Task item >> Reproduce the records below exactly; no pictures.

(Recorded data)
----
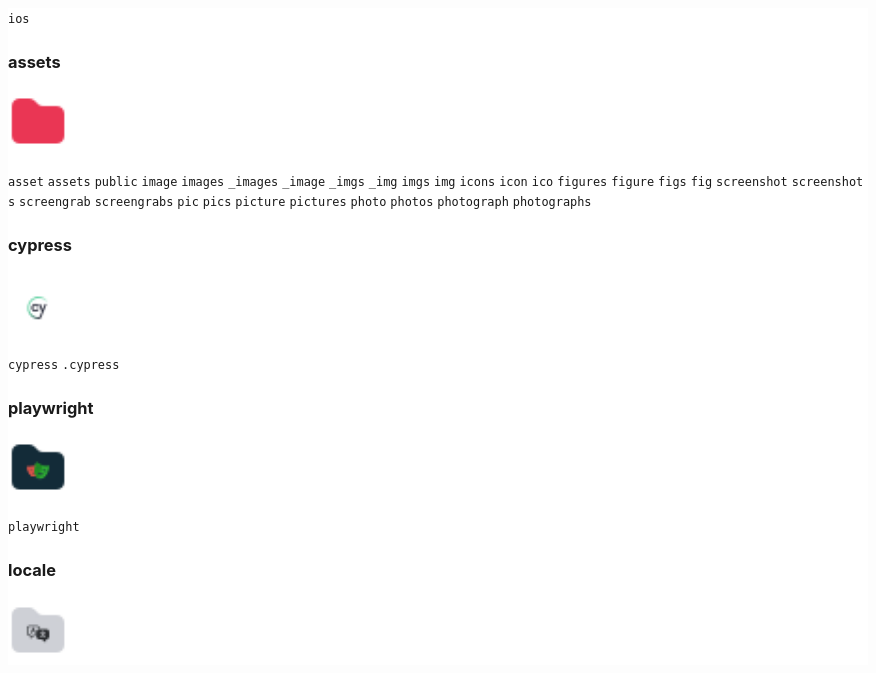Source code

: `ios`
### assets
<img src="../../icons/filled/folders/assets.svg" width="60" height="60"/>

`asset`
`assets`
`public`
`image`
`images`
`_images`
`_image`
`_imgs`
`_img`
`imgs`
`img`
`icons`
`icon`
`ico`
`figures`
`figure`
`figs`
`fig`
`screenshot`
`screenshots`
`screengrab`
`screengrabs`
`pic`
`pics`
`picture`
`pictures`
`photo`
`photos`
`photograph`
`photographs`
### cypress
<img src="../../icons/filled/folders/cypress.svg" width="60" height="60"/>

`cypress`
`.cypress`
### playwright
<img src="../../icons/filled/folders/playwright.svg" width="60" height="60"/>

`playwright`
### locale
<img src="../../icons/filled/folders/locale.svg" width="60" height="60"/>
----
Completed task >>
Source code

: `ios`
### assets
<img src="../../icons/filled/folders/assets.svg" width="60" height="60"/>

`asset`
`assets`
`public`
`image`
`images`
`_images`
`_image`
`_imgs`
`_img`
`imgs`
`img`
`icons`
`icon`
`ico`
`figures`
`figure`
`figs`
`fig`
`screenshot`
`screenshots`
`screengrab`
`screengrabs`
`pic`
`pics`
`picture`
`pictures`
`photo`
`photos`
`photograph`
`photographs`
### cypress
<img src="../../icons/filled/folders/cypress.svg" width="60" height="60"/>

`cypress`
`.cypress`
### playwright
<img src="../../icons/filled/folders/playwright.svg" width="60" height="60"/>

`playwright`
### locale
<img src="../../icons/filled/folders/locale.svg" width="60" height="60"/>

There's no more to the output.